Prompt: Replace "PS2" with "PlayStation 2" throughout the records and reproduce everything else unchanged, leaving out the pictures.

Supplied data Block Start

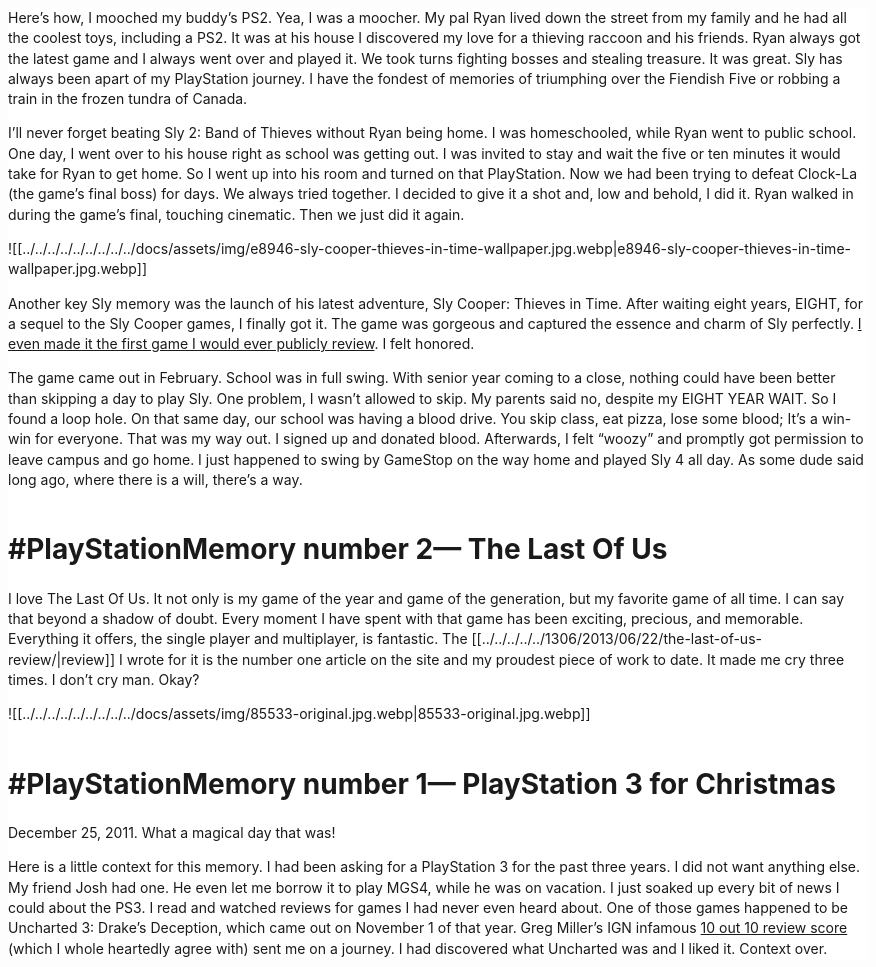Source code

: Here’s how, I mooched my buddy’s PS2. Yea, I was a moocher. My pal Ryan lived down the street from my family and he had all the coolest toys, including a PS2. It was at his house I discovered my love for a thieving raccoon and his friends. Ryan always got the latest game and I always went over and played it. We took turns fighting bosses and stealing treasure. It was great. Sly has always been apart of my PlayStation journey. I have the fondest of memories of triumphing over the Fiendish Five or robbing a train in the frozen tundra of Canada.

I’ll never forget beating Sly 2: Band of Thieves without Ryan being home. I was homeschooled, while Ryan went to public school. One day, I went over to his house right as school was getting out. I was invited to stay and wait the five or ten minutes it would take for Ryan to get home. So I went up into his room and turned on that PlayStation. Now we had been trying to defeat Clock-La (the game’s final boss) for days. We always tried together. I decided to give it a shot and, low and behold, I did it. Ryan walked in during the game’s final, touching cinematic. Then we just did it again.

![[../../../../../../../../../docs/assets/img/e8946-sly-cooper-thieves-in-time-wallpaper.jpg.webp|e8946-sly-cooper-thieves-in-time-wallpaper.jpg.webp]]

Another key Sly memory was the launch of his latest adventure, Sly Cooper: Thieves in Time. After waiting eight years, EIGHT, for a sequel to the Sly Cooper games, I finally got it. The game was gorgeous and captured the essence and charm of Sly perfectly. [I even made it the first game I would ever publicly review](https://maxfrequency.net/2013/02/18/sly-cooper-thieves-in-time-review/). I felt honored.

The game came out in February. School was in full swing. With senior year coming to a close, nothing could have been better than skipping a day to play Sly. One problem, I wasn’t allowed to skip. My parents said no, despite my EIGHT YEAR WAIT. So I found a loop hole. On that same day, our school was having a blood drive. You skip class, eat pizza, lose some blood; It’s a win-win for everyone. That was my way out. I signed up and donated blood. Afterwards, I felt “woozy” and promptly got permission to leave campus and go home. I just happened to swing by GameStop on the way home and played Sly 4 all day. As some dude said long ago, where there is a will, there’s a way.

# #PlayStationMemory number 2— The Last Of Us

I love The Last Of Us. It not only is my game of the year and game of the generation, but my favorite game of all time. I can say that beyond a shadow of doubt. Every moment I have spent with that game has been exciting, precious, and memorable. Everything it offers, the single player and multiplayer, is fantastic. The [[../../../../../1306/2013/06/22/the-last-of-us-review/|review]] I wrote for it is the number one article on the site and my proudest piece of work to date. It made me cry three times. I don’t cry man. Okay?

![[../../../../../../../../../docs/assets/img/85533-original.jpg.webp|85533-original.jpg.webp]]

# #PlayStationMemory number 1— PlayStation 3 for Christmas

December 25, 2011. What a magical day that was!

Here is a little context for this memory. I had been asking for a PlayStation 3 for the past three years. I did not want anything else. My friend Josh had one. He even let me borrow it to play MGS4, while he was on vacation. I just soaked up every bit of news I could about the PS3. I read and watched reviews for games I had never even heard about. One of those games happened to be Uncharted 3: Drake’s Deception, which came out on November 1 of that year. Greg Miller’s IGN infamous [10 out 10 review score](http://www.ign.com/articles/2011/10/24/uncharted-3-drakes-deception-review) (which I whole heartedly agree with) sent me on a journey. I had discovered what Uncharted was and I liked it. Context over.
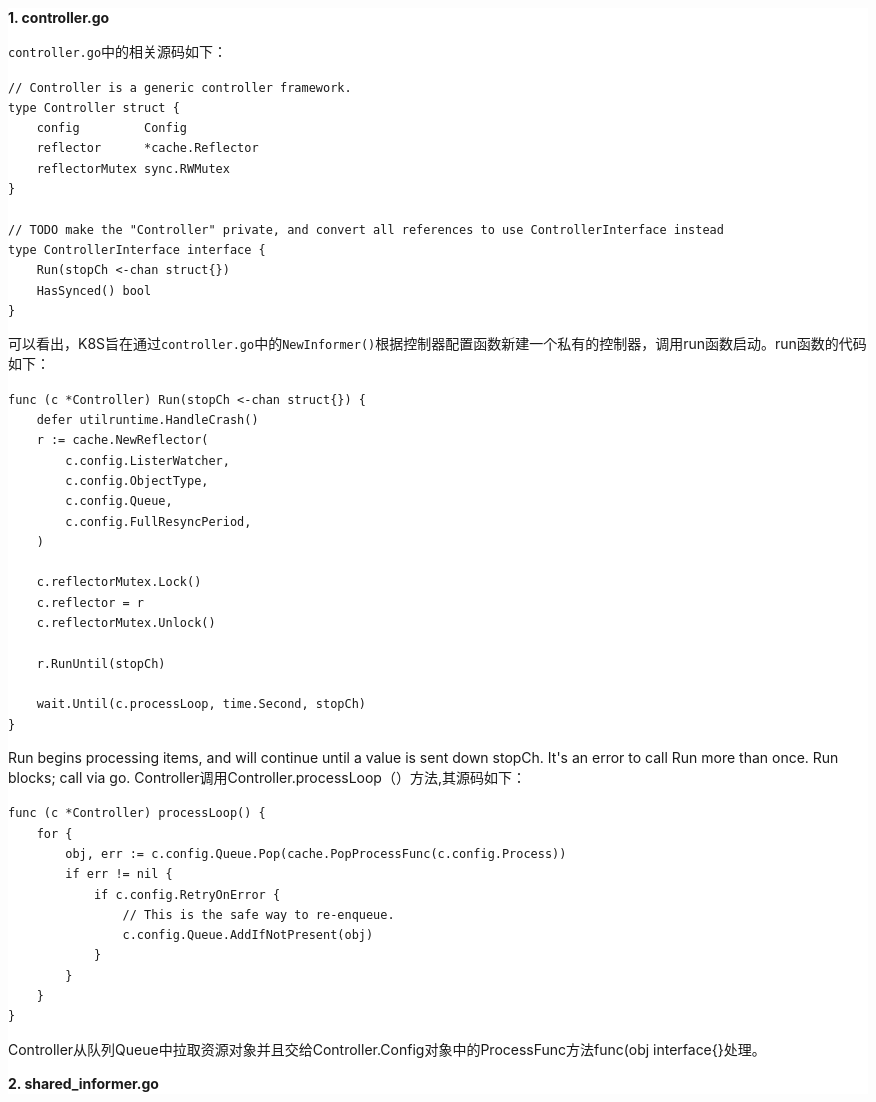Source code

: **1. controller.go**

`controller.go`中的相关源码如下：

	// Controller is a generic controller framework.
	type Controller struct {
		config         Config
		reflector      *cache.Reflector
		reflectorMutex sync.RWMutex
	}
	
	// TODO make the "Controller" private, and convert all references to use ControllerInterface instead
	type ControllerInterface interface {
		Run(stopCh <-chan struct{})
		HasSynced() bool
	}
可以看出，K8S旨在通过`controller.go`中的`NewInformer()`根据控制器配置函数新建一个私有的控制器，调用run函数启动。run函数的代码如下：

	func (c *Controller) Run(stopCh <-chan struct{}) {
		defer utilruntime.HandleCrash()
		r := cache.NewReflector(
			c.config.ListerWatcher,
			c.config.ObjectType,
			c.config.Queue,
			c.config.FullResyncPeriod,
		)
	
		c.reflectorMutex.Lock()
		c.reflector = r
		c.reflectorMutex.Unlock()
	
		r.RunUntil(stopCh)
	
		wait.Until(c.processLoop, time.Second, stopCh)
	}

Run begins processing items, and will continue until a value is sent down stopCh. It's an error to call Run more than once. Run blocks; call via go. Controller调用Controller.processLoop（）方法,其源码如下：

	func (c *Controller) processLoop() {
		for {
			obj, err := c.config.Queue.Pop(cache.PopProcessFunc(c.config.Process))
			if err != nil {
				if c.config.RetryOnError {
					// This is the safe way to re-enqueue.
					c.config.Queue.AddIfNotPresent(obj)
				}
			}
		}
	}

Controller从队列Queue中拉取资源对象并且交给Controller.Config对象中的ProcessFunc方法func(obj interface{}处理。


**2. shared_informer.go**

Supplied data Block End

Response to the exercise:
Source code

: Here’s how, I mooched my buddy’s PlayStation 2. Yea, I was a moocher. My pal Ryan lived down the street from my family and he had all the coolest toys, including a PlayStation 2. It was at his house I discovered my love for a thieving raccoon and his friends. Ryan always got the latest game and I always went over and played it. We took turns fighting bosses and stealing treasure. It was great. Sly has always been apart of my PlayStation journey. I have the fondest of memories of triumphing over the Fiendish Five or robbing a train in the frozen tundra of Canada.

I’ll never forget beating Sly 2: Band of Thieves without Ryan being home. I was homeschooled, while Ryan went to public school. One day, I went over to his house right as school was getting out. I was invited to stay and wait the five or ten minutes it would take for Ryan to get home. So I went up into his room and turned on that PlayStation. Now we had been trying to defeat Clock-La (the game’s final boss) for days. We always tried together. I decided to give it a shot and, low and behold, I did it. Ryan walked in during the game’s final, touching cinematic. Then we just did it again.

![[../../../../../../../../../docs/assets/img/e8946-sly-cooper-thieves-in-time-wallpaper.jpg.webp|e8946-sly-cooper-thieves-in-time-wallpaper.jpg.webp]]

Another key Sly memory was the launch of his latest adventure, Sly Cooper: Thieves in Time. After waiting eight years, EIGHT, for a sequel to the Sly Cooper games, I finally got it. The game was gorgeous and captured the essence and charm of Sly perfectly. [I even made it the first game I would ever publicly review](https://maxfrequency.net/2013/02/18/sly-cooper-thieves-in-time-review/). I felt honored.

The game came out in February. School was in full swing. With senior year coming to a close, nothing could have been better than skipping a day to play Sly. One problem, I wasn’t allowed to skip. My parents said no, despite my EIGHT YEAR WAIT. So I found a loop hole. On that same day, our school was having a blood drive. You skip class, eat pizza, lose some blood; It’s a win-win for everyone. That was my way out. I signed up and donated blood. Afterwards, I felt “woozy” and promptly got permission to leave campus and go home. I just happened to swing by GameStop on the way home and played Sly 4 all day. As some dude said long ago, where there is a will, there’s a way.

# #PlayStationMemory number 2— The Last Of Us

I love The Last Of Us. It not only is my game of the year and game of the generation, but my favorite game of all time. I can say that beyond a shadow of doubt. Every moment I have spent with that game has been exciting, precious, and memorable. Everything it offers, the single player and multiplayer, is fantastic. The [[../../../../../1306/2013/06/22/the-last-of-us-review/|review]] I wrote for it is the number one article on the site and my proudest piece of work to date. It made me cry three times. I don’t cry man. Okay?

![[../../../../../../../../../docs/assets/img/85533-original.jpg.webp|85533-original.jpg.webp]]

# #PlayStationMemory number 1— PlayStation 3 for Christmas

December 25, 2011. What a magical day that was!

Here is a little context for this memory. I had been asking for a PlayStation 3 for the past three years. I did not want anything else. My friend Josh had one. He even let me borrow it to play MGS4, while he was on vacation. I just soaked up every bit of news I could about the PS3. I read and watched reviews for games I had never even heard about. One of those games happened to be Uncharted 3: Drake’s Deception, which came out on November 1 of that year. Greg Miller’s IGN infamous [10 out 10 review score](http://www.ign.com/articles/2011/10/24/uncharted-3-drakes-deception-review) (which I whole heartedly agree with) sent me on a journey. I had discovered what Uncharted was and I liked it. Context over.
Source code

: **1. controller.go**

`controller.go`中的相关源码如下：

	// Controller is a generic controller framework.
	type Controller struct {
		config         Config
		reflector      *cache.Reflector
		reflectorMutex sync.RWMutex
	}
	
	// TODO make the "Controller" private, and convert all references to use ControllerInterface instead
	type ControllerInterface interface {
		Run(stopCh <-chan struct{})
		HasSynced() bool
	}
可以看出，K8S旨在通过`controller.go`中的`NewInformer()`根据控制器配置函数新建一个私有的控制器，调用run函数启动。run函数的代码如下：

	func (c *Controller) Run(stopCh <-chan struct{}) {
		defer utilruntime.HandleCrash()
		r := cache.NewReflector(
			c.config.ListerWatcher,
			c.config.ObjectType,
			c.config.Queue,
			c.config.FullResyncPeriod,
		)
	
		c.reflectorMutex.Lock()
		c.reflector = r
		c.reflectorMutex.Unlock()
	
		r.RunUntil(stopCh)
	
		wait.Until(c.processLoop, time.Second, stopCh)
	}

Run begins processing items, and will continue until a value is sent down stopCh. It's an error to call Run more than once. Run blocks; call via go. Controller调用Controller.processLoop（）方法,其源码如下：

	func (c *Controller) processLoop() {
		for {
			obj, err := c.config.Queue.Pop(cache.PopProcessFunc(c.config.Process))
			if err != nil {
				if c.config.RetryOnError {
					// This is the safe way to re-enqueue.
					c.config.Queue.AddIfNotPresent(obj)
				}
			}
		}
	}

Controller从队列Queue中拉取资源对象并且交给Controller.Config对象中的ProcessFunc方法func(obj interface{}处理。


**2. shared_informer.go**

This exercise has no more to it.